Starting, stopping, and reloading

NGINX is controlled either by sending it a signal directly or through its own -s flag, which translates a few named signals for you:

nginx                 # start
nginx -s stop         # fast shutdown
nginx -s quit         # graceful shutdown: finish in-flight requests, then exit
nginx -s reload       # re-read configuration
nginx -s reopen       # reopen log files (e.g. after log rotation)

reload is the everyday operational command. The master process checks the syntax of the new configuration first; if it is invalid, NGINX logs an error and keeps running on the old configuration unchanged. If it is valid, the master starts new worker processes with the new configuration and signals old workers to shut down gracefully once their current requests finish. Clients never see a dropped connection or a gap in service from a configuration change alone — that graceful handoff is a direct consequence of the master/worker split described above.

What NGINX is not

  • It is not an application server. It does not execute PHP, Python, Java, or Node.js code itself; it proxies to processes that do (PHP-FPM, uWSGI, a Node.js process, and so on).
  • It is not a database or a cache backend, though it can front one and cache responses at the HTTP layer.
  • It is not automatically a load balancer with health-aware failover out of the box — passive checks (max_fails, fail_timeout) exist, but active health checking and richer traffic-shaping belong to NGINX Plus or paired tooling.
  • It is not a substitute for application-level input validation and authorization, even when it also does request filtering and TLS termination.

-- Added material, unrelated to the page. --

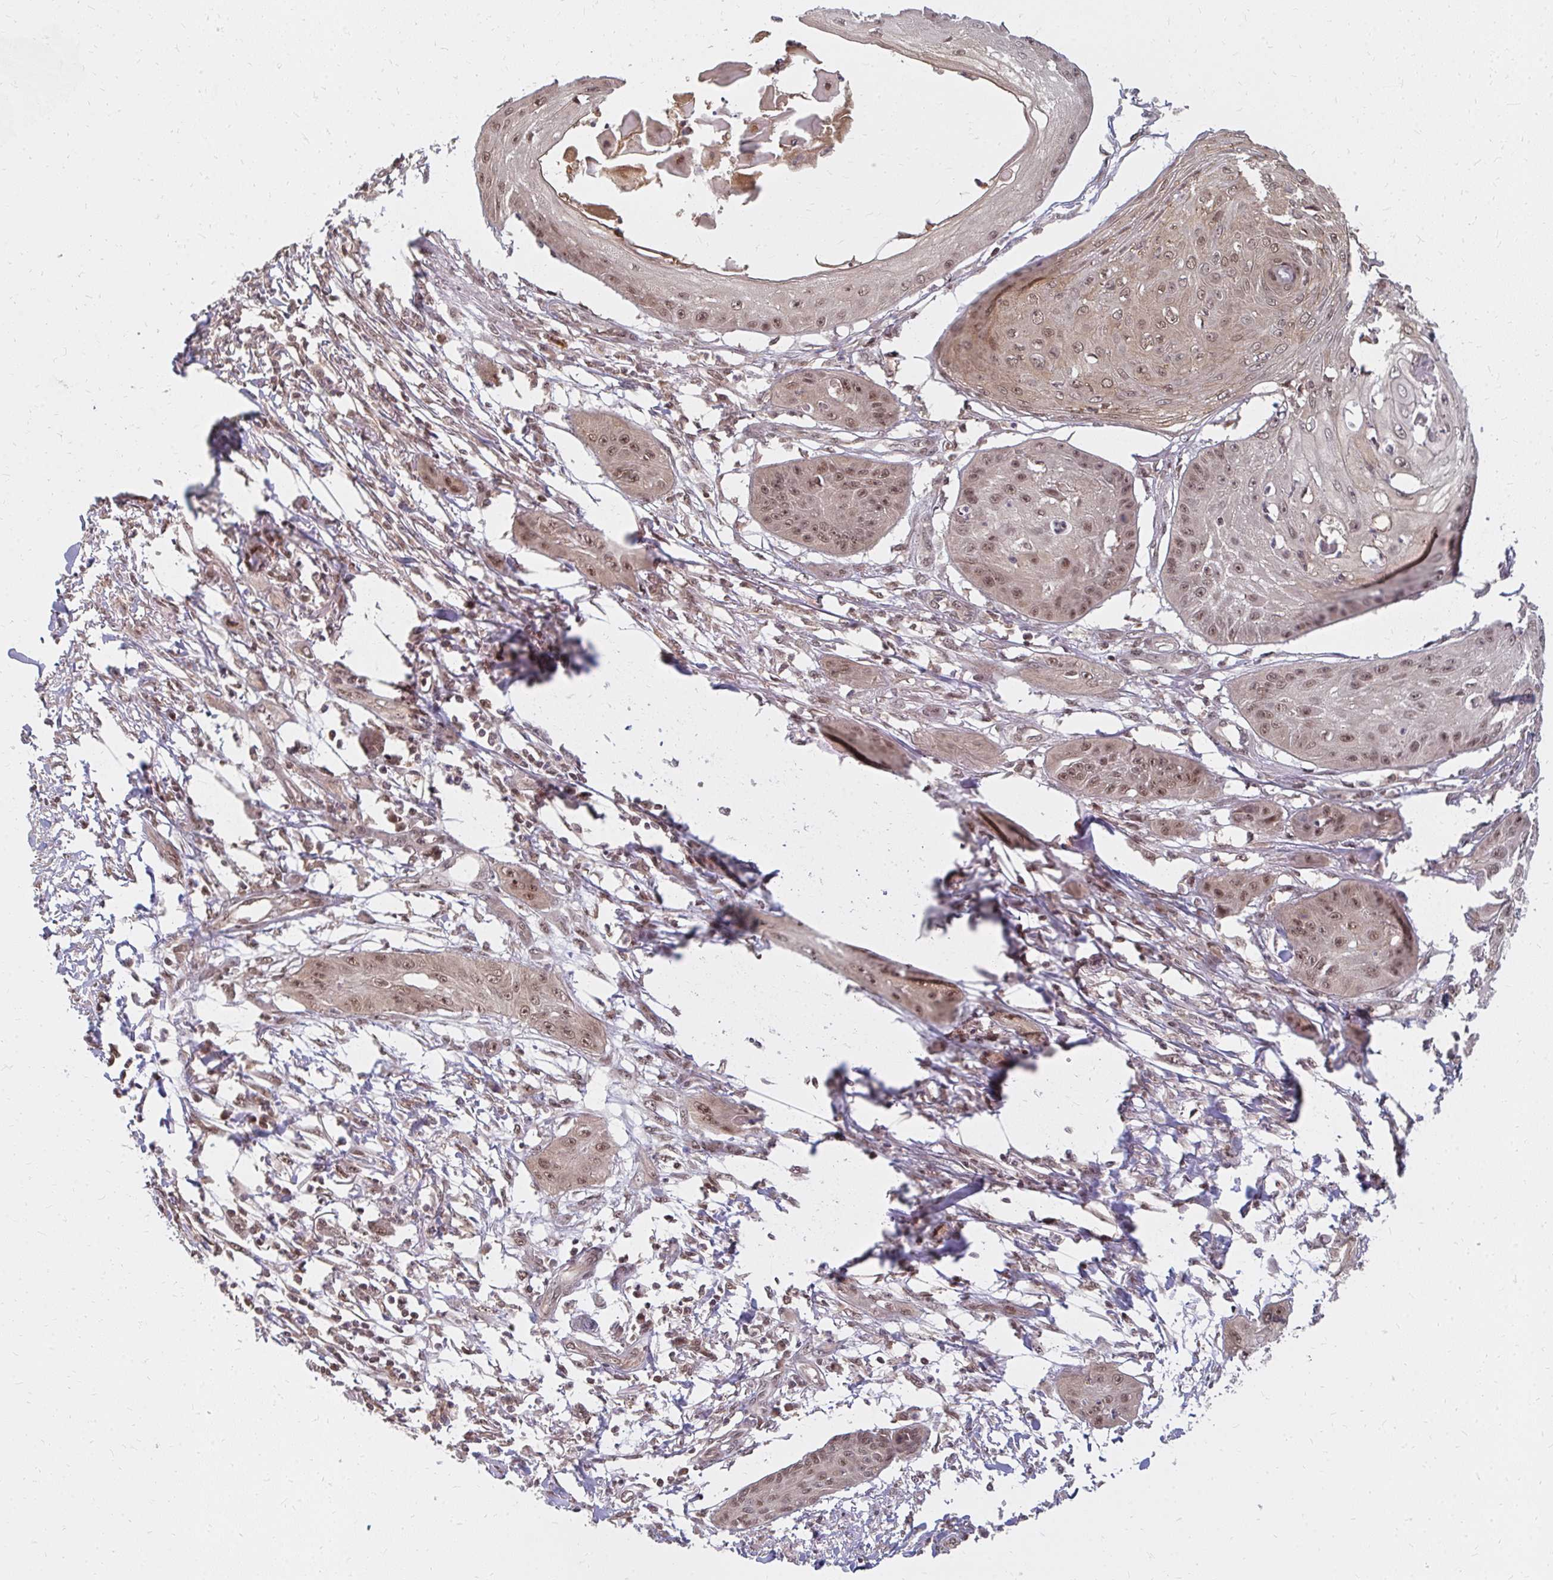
{"staining": {"intensity": "moderate", "quantity": ">75%", "location": "nuclear"}, "tissue": "skin cancer", "cell_type": "Tumor cells", "image_type": "cancer", "snomed": [{"axis": "morphology", "description": "Squamous cell carcinoma, NOS"}, {"axis": "topography", "description": "Skin"}], "caption": "About >75% of tumor cells in squamous cell carcinoma (skin) exhibit moderate nuclear protein expression as visualized by brown immunohistochemical staining.", "gene": "GTF3C6", "patient": {"sex": "male", "age": 70}}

Where NGINX sits in the landscape

NGINX is one of several servers built for the same event-driven niche — Apache HTTP Server predates it and uses a heavier process/thread model per connection by default; HAProxy and Envoy specialize more narrowly in proxying and load balancing; Caddy and Traefik emphasize automatic TLS and container-native configuration. NGINX's particular strength is being a stable, low-overhead default that handles static files, TLS termination, and reverse proxying equally well from one configuration language, which is why it shows up at the edge of so many different stacks.

A practical path through this material

  1. Install NGINX and locate its configuration file and log directory for your platform.
  2. Read the shipped default nginx.conf end to end and identify the main, events, http, server, and location contexts in it.
  3. Serve a directory of static files from a location block and confirm the root-based path mapping.
  4. Add a second server block on the same port with a different server_name and confirm host-based routing with curl -H "Host: ...".
  5. Add a location with proxy_pass in front of any small backend you have available, and watch requests flow through in access.log.
  6. Practice nginx -s reload after an intentional syntax error, and confirm the old configuration keeps serving traffic.
  7. Move on to the NGINX Reverse Proxy and Load Balancing course for upstream groups and balancing algorithms, and to NGINX Security Hardening for TLS and access-control hardening.